A few nights ago our poodle could not sleep. She was sore from the injection she had been given at her one year physical, earlier that day. After being subjected to several long minutes of pitiful crying we let her out of her crate to see if she could sleep on one of our beds.
She chose mine. At 3:30 am this feels like less of honor than it actually is. As she settled in she decided that she wanted to be snuggle sleeping (which entails some part of my body to be touching hers, at all times. Preferably with my face as close as possible to hers, so she can lick it periodically).
There is an indescribable and singular joy one feels when a creature chooses you for comfort. When they trust you to hold them while they are at their most vulnerable.

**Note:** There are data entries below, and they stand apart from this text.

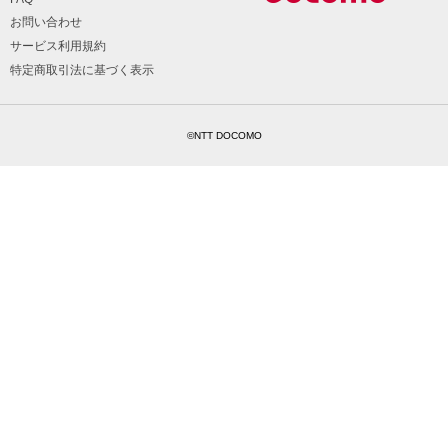
お問い合わせ
サービス利用規約
特定商取引法に基づく表示
©NTT DOCOMO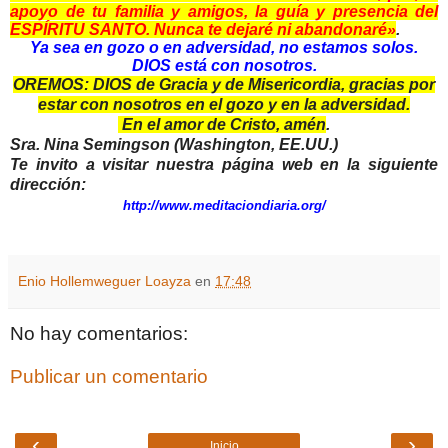
apoyo de tu familia y amigos, la guía y presencia del
ESPÍRITU SANTO. Nunca te dejaré ni abandonaré»
.
Ya sea en gozo o en adversidad, no estamos solos.
DIOS está con nosotros.
OREMOS:
DIOS de Gracia y de Misericordia, gracias por
estar con nosotros en el gozo y en la adversidad.
En el amor de Cristo, amén
.
Sra. Nina Semingson (Washington, EE.UU.)
Te invito a visitar nuestra página web en la siguiente
dirección:
http://www.meditaciondiaria.org/
Enio Hollemweguer Loayza
en
17:48
No hay comentarios:
Publicar un comentario
‹
›
Inicio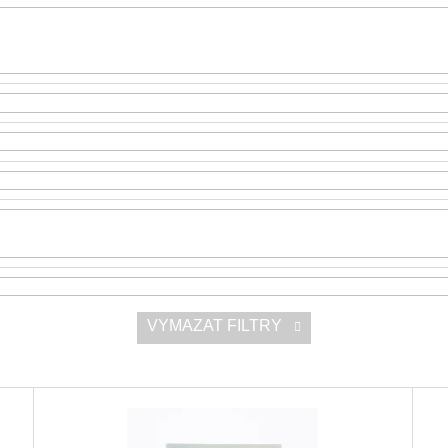
SNESITELNĚJŠ
300 Kč
Původně:
350 K
VYMAZAT FILTRY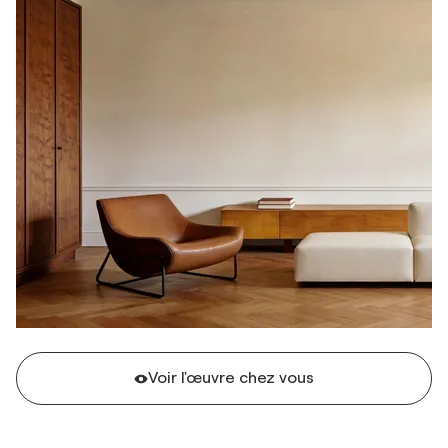
Voir l'œuvre chez vous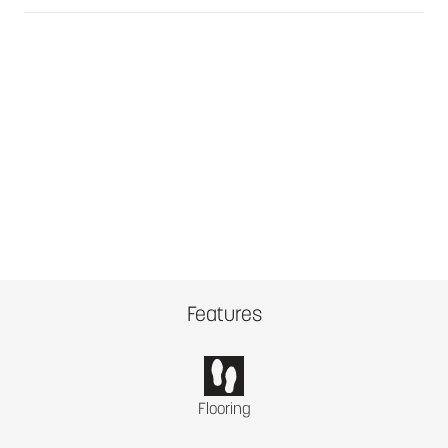
Features
Flooring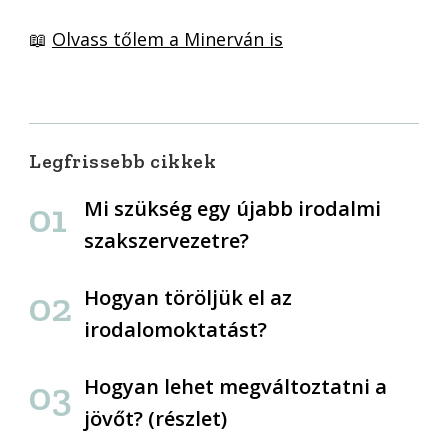
📖
Olvass tőlem a Minerván is
Legfrissebb cikkek
Mi szükség egy újabb irodalmi
szakszervezetre?
Hogyan töröljük el az
irodalomoktatást?
Hogyan lehet megváltoztatni a
jövőt? (részlet)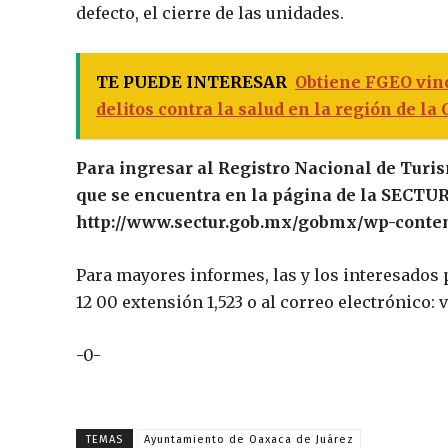
defecto, el cierre de las unidades.
TE PUEDE INTERESAR
Obtiene FGEO vinc
delitos contra la salud en la región de la 
Para ingresar al Registro Nacional de Turi
que se encuentra en la página de la SECTUR, 
http://www.sectur.gob.mx/gobmx/wp-conte
Para mayores informes, las y los interesados
12 00 extensión 1,523 o al correo electrónico:
-0-
TEMAS
Ayuntamiento de Oaxaca de Juárez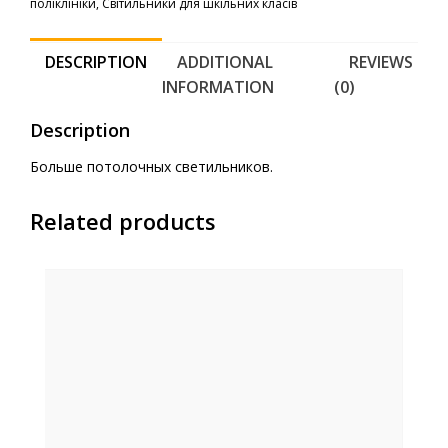
поліклініки
,
Світильники для шкільних класів
DESCRIPTION
ADDITIONAL
REVIEWS
INFORMATION
(0)
Description
Больше потолочных светильников.
Related products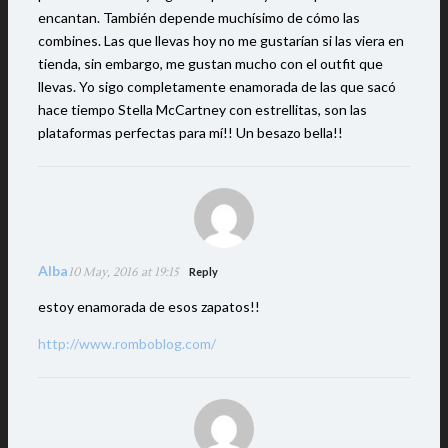
encantan. También depende muchísimo de cómo las
combines. Las que llevas hoy no me gustarían si las viera en
tienda, sin embargo, me gustan mucho con el outfit que
llevas. Yo sigo completamente enamorada de las que sacó
hace tiempo Stella McCartney con estrellitas, son las
plataformas perfectas para mí!! Un besazo bella!!
Alba
10 May, 2016 at 19:15
Reply
estoy enamorada de esos zapatos!!
http://www.romboblog.com/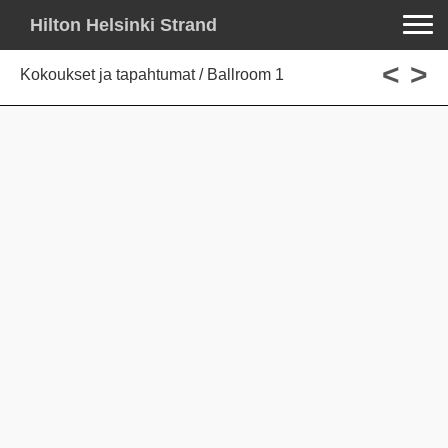
Toggle na
Hilton Helsinki Strand
<
>
Kokoukset ja tapahtumat / Ballroom 1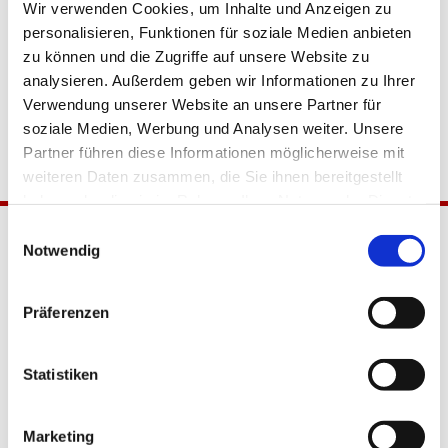
Wir verwenden Cookies, um Inhalte und Anzeigen zu
personalisieren, Funktionen für soziale Medien anbieten
zu können und die Zugriffe auf unsere Website zu
analysieren. Außerdem geben wir Informationen zu Ihrer
Verwendung unserer Website an unsere Partner für
soziale Medien, Werbung und Analysen weiter. Unsere
Partner führen diese Informationen möglicherweise mit
weiteren Daten zusammen, die Sie ihnen bereitgestellt
haben oder die sie im Rahmen Ihrer Nutzung der Dienste
gesammelt haben.
Einwilligungsauswahl
Notwendig
Präferenzen
Statistiken
Katholische Kirchengemeinde
Pfarrei Hl. Johannes XXIII.
Tempelhof-Buckow
Marketing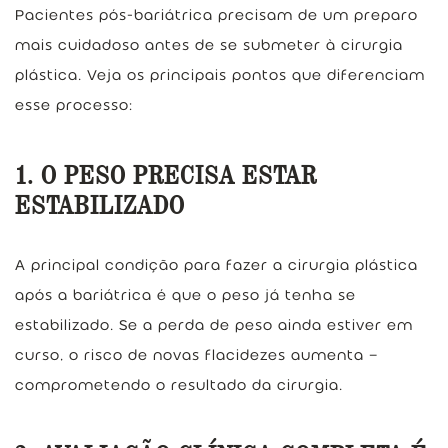
Pacientes pós-bariátrica precisam de um preparo
mais cuidadoso antes de se submeter à cirurgia
plástica. Veja os principais pontos que diferenciam
esse processo:
1. O PESO PRECISA ESTAR
ESTABILIZADO
A principal condição para fazer a cirurgia plástica
após a bariátrica é que o peso já tenha se
estabilizado. Se a perda de peso ainda estiver em
curso, o risco de novas flacidezes aumenta —
comprometendo o resultado da cirurgia.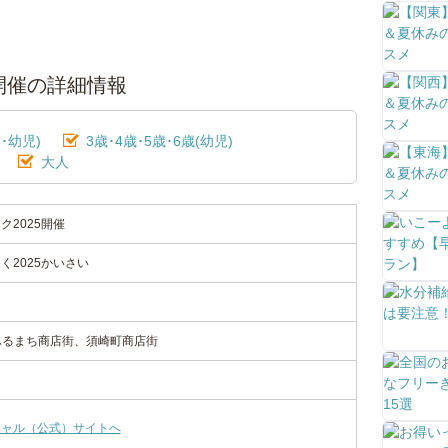
開催の詳細情報
･幼児)
3歳･4歳･5歳･6歳(幼児)
大人
2025開催
く2025かいさい
5ふるまち商店街、須崎町商店街
シャル（公式）サイトへ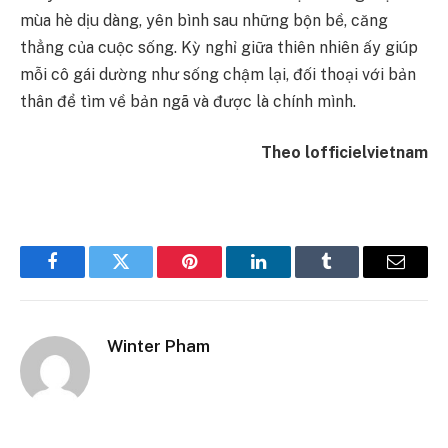
mùa hè dịu dàng, yên bình sau những bộn bề, căng
thẳng của cuộc sống. Kỳ nghỉ giữa thiên nhiên ấy giúp
mỗi cô gái dường như sống chậm lại, đối thoại với bản
thân để tìm về bản ngã và được là chính mình.
Theo lofficielvietnam
Facebook
Twitter
Pinterest
LinkedIn
Tumblr
Email
Winter Pham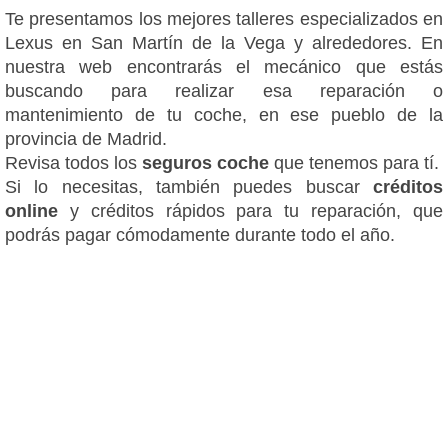
Te presentamos los mejores talleres especializados en
Lexus en San Martín de la Vega y alrededores. En
nuestra web encontrarás el mecánico que estás
buscando para realizar esa reparación o
mantenimiento de tu coche, en ese pueblo de la
provincia de Madrid.
Revisa todos los
seguros coche
que tenemos para tí.
Si lo necesitas, también puedes buscar
créditos
online
y créditos rápidos para tu reparación, que
podrás pagar cómodamente durante todo el año.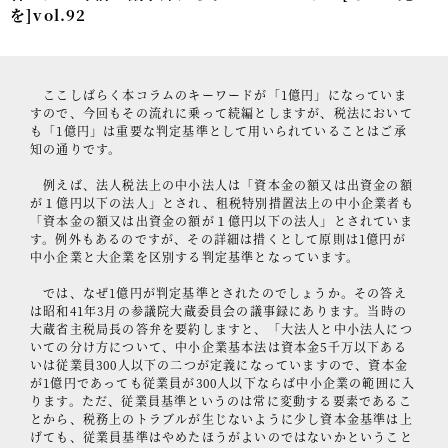
を]vol.92
事例紹介
セミナー情報
ここしばらく本コラムのキーワードが「1億円」になっていま
HAGレポート
すので、今回もその流れに乗って続編としますが、税法において
も「1億円」は重要な判定基準として用いられていることはご承
知の通りです。
採用情報
例えば、法人税法上の中小法人は「資本金の額又は出資金の額
税理士変更をお考えの方
が１億円以下の法人」とされ、租税特別措置法上の中小企業者も
「資本金の額又は出資金の額が１億円以下の法人」とされていま
メールマガジン登録
す。例外もあるのですが、その詳細は措くとして原則は1億円が
中小企業と大企業を区別する判定基準となっています。
ニュース
では、なぜ1億円が判定基準とされたのでしょうか。その答え
は昭和41年3月の参議院大蔵委員会の議事録にあります。当時の
Twitter
大蔵省主税局長の答弁を要約しますと、「大法人と中小法人につ
いての分け方について、中小企業基本法は資本金5千万以下ある
Facebook
いは従業員300人以下の二つが定義になっていますので、資本金
が1億円であっても従業員が300人以下ならば中小企業の範囲に入
ります。ただ、従業員基準というのは常に変動する要素であるこ
とから、税務上のトラブルが生じないように少し資本金基準は上
げても、従業員基準はやめたほうがよいのではないかということ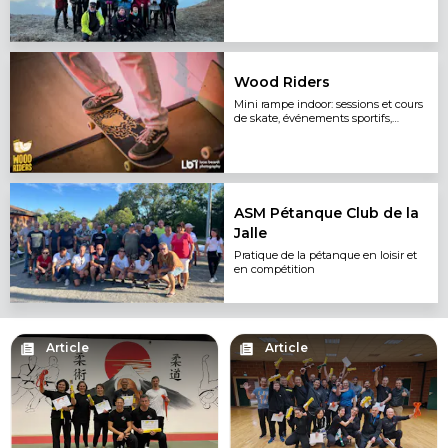
Wood Riders
Mini rampe indoor: sessions et cours
de skate, événements sportifs,
culturels et caritatifs.
ASM Pétanque Club de la
Jalle
Pratique de la pétanque en loisir et
en compétition
Article
Article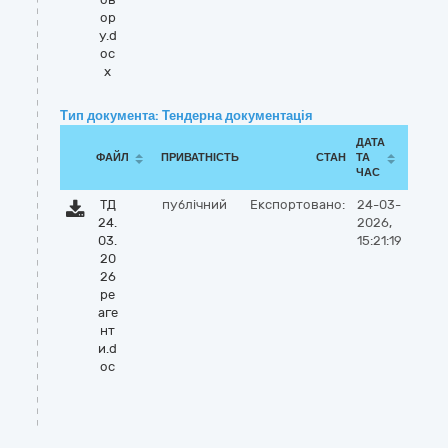
ор
у.d
oc
x
Тип документа: Тендерна документація
ДАТА
ФАЙЛ
ПРИВАТНІСТЬ
СТАН
ТА
ЧАС
ТД
публічний
Експортовано:
24-03-
24.
2026,
03.
15:21:19
20
26
ре
аге
нт
и.d
oc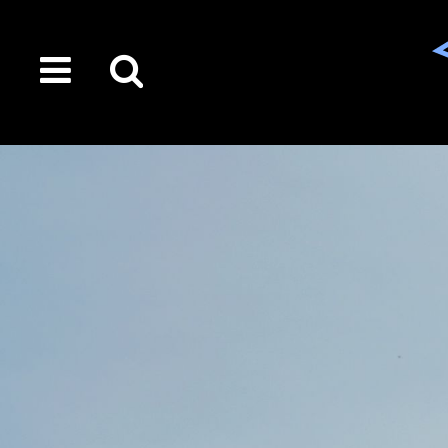
toggle
Suche
menu
auf
der
gesamten
Seite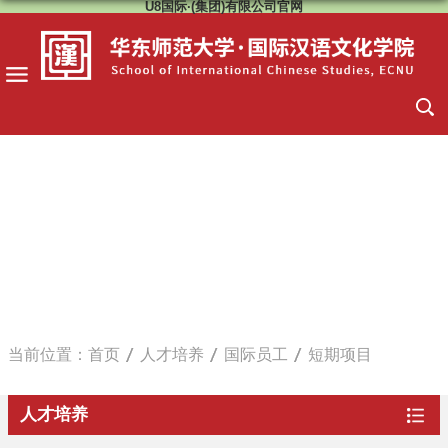
U8国际·(集团)有限公司官网
当前位置：
首页
人才培养
国际员工
短期项目
人才培养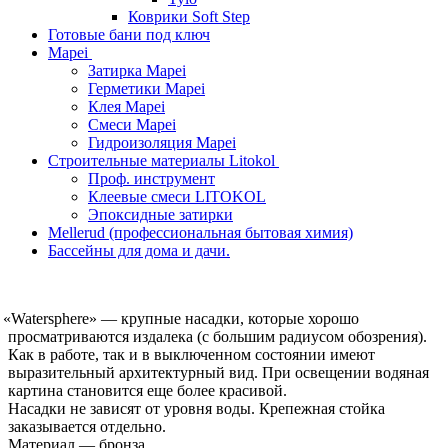
Коврики Soft Step
Готовые бани под ключ
Mapei
Затирка Mapei
Герметики Mapei
Клея Mapei
Смеси Mapei
Гидроизоляция Mapei
Строительные материалы Litokol
Проф. инструмент
Клеевые смеси LITOKOL
Эпоксидные затирки
Mellerud (профессиональная бытовая химия)
Бассейны для дома и дачи.
«Watersphere
» — крупные насадки, которые хорошо
просматриваются издалека
(с
большим радиусом обозрения).
Как в работе, так и в выключенном состоянии имеют
выразительный архитектурный вид. При освещении водяная
картина становится еще более красивой.
Насадки не зависят от уровня воды. Крепежная стойка
заказывается отдельно.
Материал — бронза.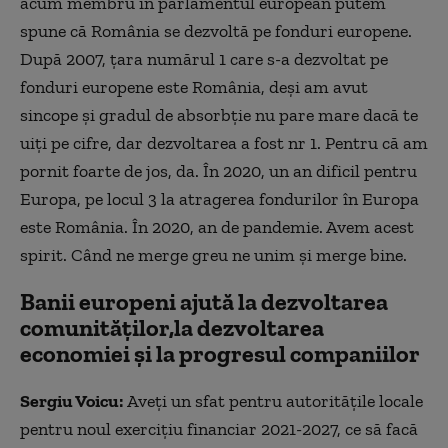
acum membru în parlamentul european putem
spune că România se dezvoltă pe fonduri europene.
După 2007, țara numărul 1 care s-a dezvoltat pe
fonduri europene este România, deși am avut
sincope și gradul de absorbție nu pare mare dacă te
uiți pe cifre, dar dezvoltarea a fost nr 1. Pentru că am
pornit foarte de jos, da. În 2020, un an dificil pentru
Europa, pe locul 3 la atragerea fondurilor în Europa
este România. În 2020, an de pandemie. Avem acest
spirit. Când ne merge greu ne unim și merge bine.
Banii europeni ajută la dezvoltarea
comunităților,la dezvoltarea
economiei și la progresul companiilor
Sergiu Voicu:
Aveți un sfat pentru autoritățile locale
pentru noul exercițiu financiar 2021-2027, ce să facă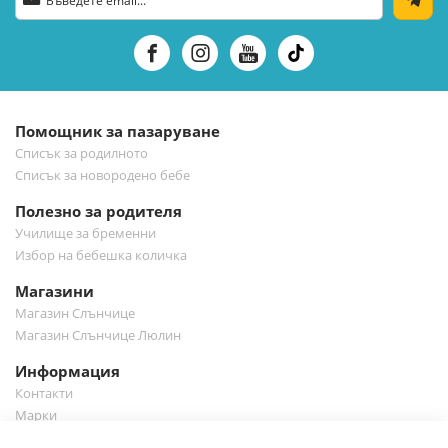
се
за
нашия
е-
бюлетин:
Помощник за пазаруване
Списък за родилното
Списък за новородено бебе
Полезно за родителя
Училище за бременни
Избор на бебешка количка
Магазини
Магазин Слънчице
Магазин Слънчице Люлин
Информация
Контакти
Марки
Блог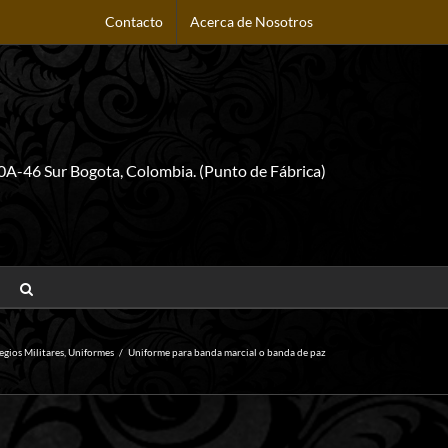
Contacto
Acerca de Nosotros
0A-46 Sur Bogota, Colombia. (Punto de Fábrica)
egios Militares
,
Uniformes
/
Uniforme para banda marcial o banda de paz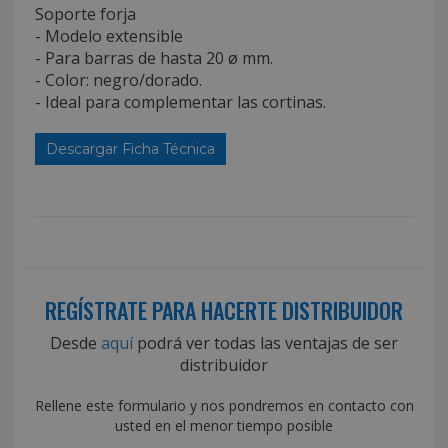
Soporte forja
- Modelo extensible
- Para barras de hasta 20 ø mm.
- Color: negro/dorado.
- Ideal para complementar las cortinas.
Descargar Ficha Técnica
REGÍSTRATE PARA HACERTE DISTRIBUIDOR
Desde
aquí
podrá ver todas las ventajas de ser
distribuidor
Rellene este formulario y nos pondremos en contacto con
usted en el menor tiempo posible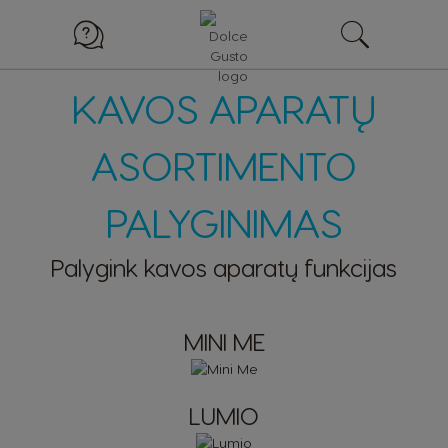
KAVOS APARATŲ
ASORTIMENTO
PALYGINIMAS
Palygink kavos aparatų funkcijas
MINI ME
LUMIO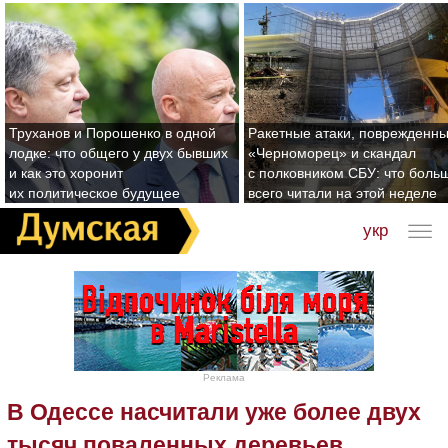
Труханов и Порошенко в одной
Ракетные атаки, поврежденн
лодке: что общего у двух бывших
«Черноморец» и скандал
и как это хоронит
с полковником СБУ: что боль
их политическое будущее
всего читали на этой неделе
укр
Реклама
В Одессе насчитали уже более двух
тысяч поваленных деревьев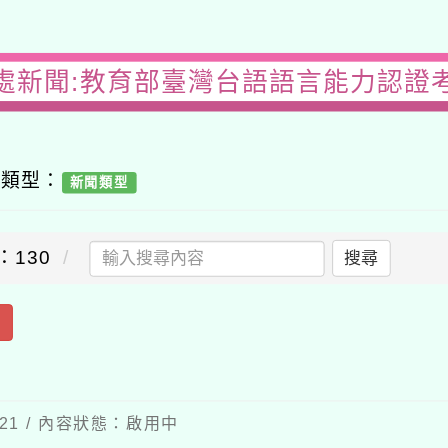
處新聞:教育部臺灣台語語言能力認證
容類型：
新聞類型
：130
搜尋
出
-21 / 內容狀態：啟用中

Having a child fall asleep in your arms invokes similar feelings. There is a different level of trust associated with these activities. Watching Moo sleep, at 3:30 am, was more lovely that I anticipated at that ungodly hour.
It brings to mind the privilege it is for us to take care of each other. Too often we are caught up in the work it takes, the reasonable or unreasonable expectations others have, the conflict with our schedules, the inconvenience it creates in our daily lives. This is wrong. That kind of thinking leads to isolation and disconnection.
The desire to care for others should be basic, fundamental, and deeply ingrained within us. The desire to care for others is the first building block in creating a community. And community is the core of a healthy, functioning society.
However, these thoughts were far from my mind in the small hours that morning. At that moment, as the sun begins to think about making an appearance, all I feel is contentment in watching another of God’s creatures enjoy the comfort I am offering, and rest.